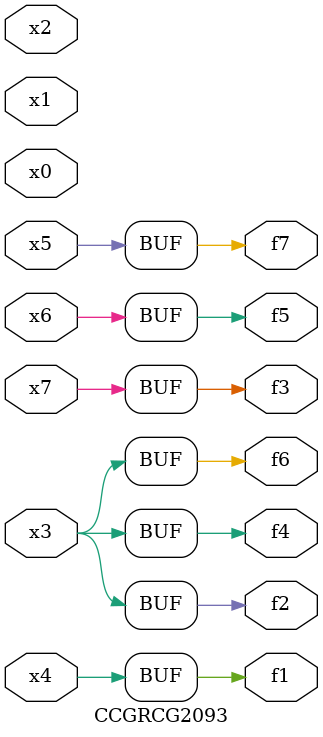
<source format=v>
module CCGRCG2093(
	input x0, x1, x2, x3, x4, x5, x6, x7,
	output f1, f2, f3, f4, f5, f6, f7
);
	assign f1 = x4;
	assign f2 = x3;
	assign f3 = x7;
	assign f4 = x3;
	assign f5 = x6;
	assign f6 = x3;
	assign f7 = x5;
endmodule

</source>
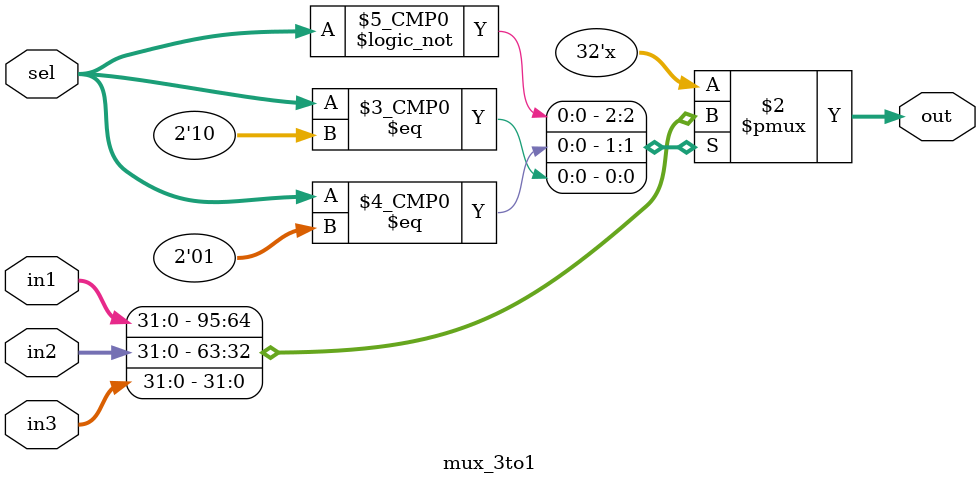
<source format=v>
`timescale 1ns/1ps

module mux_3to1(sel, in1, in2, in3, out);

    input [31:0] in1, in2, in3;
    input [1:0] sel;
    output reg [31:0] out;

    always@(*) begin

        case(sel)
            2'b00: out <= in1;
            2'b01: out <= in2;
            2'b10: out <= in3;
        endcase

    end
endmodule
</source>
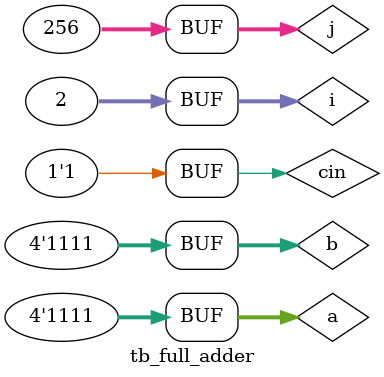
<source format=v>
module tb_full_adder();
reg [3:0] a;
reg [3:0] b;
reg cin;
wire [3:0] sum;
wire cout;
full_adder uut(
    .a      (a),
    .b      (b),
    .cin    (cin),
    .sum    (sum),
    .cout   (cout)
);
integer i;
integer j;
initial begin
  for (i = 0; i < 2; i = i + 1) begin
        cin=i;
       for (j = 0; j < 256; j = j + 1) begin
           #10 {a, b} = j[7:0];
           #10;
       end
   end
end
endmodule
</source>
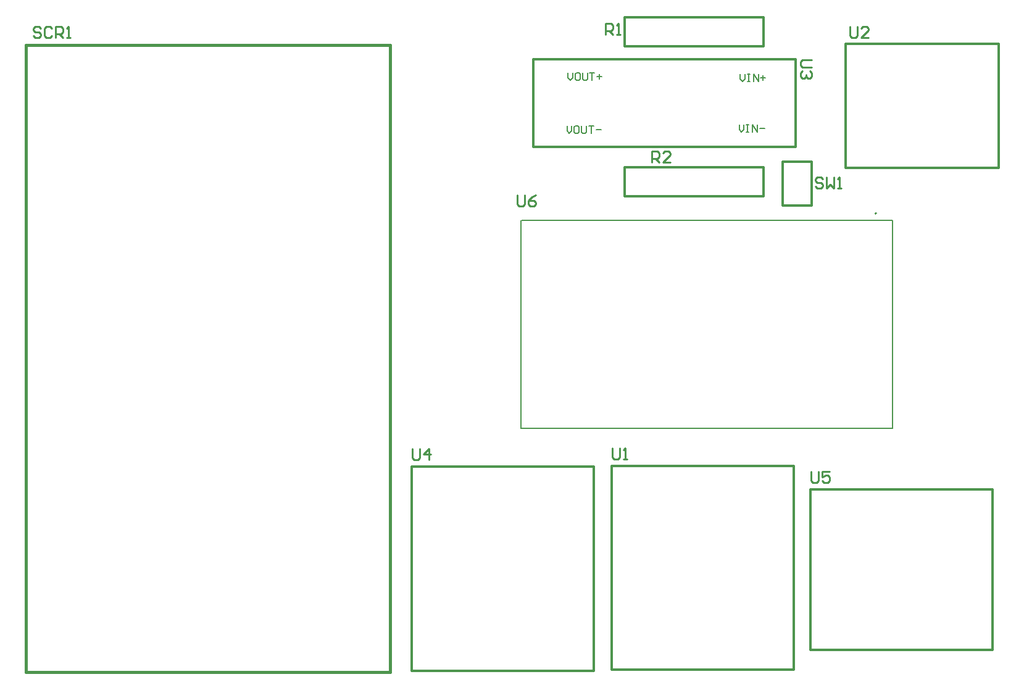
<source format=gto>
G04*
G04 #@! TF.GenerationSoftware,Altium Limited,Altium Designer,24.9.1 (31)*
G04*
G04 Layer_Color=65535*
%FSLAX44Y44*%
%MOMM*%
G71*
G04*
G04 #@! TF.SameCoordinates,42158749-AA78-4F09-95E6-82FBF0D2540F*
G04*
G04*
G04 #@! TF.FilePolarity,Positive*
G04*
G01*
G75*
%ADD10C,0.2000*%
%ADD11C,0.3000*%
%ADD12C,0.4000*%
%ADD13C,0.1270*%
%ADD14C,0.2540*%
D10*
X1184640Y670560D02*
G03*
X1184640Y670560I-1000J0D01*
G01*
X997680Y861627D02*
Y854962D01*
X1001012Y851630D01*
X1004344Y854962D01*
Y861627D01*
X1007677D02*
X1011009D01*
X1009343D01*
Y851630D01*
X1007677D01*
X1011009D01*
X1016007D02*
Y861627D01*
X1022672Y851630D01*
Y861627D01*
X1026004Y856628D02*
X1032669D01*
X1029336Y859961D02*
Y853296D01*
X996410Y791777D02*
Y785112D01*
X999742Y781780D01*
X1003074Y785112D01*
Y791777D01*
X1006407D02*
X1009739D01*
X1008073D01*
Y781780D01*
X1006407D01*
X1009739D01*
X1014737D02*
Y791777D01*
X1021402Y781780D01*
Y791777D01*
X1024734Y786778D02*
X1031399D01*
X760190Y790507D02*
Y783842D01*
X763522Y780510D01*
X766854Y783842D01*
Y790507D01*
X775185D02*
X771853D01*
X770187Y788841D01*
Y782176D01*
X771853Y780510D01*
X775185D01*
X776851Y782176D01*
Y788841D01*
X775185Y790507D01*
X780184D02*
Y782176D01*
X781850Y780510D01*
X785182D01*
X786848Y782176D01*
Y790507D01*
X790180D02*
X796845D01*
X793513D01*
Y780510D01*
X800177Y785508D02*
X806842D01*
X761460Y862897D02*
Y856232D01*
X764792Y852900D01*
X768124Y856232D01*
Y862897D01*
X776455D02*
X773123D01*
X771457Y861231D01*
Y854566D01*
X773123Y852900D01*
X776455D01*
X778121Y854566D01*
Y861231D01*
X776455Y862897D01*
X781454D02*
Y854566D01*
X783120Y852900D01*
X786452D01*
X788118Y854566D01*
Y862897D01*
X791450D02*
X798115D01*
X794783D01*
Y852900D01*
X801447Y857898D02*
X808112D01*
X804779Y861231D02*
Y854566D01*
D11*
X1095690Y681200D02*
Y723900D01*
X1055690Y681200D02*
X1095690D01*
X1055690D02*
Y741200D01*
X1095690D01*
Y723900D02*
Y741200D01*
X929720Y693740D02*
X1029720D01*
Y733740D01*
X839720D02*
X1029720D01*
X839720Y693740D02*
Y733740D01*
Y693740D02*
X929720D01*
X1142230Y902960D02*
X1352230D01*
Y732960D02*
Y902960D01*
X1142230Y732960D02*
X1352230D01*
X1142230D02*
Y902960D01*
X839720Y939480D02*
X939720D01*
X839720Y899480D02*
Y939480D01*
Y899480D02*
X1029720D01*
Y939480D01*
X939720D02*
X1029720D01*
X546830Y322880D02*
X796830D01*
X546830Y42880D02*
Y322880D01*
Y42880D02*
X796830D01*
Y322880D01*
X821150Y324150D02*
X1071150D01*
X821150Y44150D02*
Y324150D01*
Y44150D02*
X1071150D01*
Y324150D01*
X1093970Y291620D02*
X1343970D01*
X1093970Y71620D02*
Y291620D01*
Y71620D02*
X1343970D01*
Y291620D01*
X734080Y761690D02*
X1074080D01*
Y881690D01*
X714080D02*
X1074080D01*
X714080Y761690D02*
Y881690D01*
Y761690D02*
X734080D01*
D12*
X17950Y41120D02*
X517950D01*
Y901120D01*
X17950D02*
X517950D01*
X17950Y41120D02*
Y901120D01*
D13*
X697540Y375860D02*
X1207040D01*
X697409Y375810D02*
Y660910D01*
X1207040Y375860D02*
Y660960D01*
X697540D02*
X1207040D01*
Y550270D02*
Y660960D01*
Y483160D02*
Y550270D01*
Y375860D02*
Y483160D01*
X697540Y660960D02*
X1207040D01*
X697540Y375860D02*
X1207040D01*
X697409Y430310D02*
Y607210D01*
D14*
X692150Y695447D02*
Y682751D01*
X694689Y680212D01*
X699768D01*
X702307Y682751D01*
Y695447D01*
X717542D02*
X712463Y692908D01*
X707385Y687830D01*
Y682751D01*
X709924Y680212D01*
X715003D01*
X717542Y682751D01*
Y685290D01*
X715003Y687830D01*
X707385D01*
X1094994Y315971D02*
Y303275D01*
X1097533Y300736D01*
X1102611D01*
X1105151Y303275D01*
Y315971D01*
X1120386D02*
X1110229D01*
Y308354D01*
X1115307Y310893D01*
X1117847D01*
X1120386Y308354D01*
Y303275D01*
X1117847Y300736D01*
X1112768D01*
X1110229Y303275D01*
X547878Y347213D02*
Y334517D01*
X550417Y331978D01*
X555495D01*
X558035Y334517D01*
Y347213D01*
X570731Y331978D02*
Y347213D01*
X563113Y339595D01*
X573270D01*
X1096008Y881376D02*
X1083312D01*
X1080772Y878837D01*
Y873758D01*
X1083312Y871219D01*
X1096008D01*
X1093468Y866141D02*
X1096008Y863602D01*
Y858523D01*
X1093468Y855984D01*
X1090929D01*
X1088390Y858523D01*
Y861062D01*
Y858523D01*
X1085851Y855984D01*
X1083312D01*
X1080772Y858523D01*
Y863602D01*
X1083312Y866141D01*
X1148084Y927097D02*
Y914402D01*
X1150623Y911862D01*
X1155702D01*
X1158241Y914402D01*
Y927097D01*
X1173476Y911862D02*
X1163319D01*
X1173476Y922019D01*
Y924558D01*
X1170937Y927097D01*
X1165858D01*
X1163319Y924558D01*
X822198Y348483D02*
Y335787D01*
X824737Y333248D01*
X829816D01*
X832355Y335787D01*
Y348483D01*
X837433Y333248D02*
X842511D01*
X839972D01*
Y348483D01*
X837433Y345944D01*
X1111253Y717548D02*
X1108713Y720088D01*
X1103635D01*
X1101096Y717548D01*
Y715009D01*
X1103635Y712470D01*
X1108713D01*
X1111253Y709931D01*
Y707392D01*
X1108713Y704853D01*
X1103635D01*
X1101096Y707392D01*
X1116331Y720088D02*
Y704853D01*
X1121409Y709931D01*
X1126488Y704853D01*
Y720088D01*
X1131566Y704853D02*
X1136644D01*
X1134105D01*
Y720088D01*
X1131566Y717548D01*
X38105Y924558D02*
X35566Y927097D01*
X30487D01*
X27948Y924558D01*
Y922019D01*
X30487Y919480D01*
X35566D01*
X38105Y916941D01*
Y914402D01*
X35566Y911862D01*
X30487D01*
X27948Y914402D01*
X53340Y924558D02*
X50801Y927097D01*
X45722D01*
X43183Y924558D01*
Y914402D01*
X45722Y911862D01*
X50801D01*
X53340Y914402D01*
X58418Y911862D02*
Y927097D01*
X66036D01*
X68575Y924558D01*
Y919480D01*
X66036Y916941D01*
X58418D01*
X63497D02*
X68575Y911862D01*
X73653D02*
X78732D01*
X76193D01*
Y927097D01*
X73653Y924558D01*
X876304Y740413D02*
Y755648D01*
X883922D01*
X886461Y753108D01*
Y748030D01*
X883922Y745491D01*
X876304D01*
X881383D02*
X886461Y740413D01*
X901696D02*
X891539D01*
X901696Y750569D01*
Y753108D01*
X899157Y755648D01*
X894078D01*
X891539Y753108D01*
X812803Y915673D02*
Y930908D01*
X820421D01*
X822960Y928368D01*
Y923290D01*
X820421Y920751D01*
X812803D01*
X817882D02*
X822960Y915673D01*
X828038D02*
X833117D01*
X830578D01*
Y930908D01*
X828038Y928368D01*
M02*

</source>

> **BRIEF**: Tell how many lines of the records above hold "input", giving the number and nothing else.

> **ANSWER BOX**: 3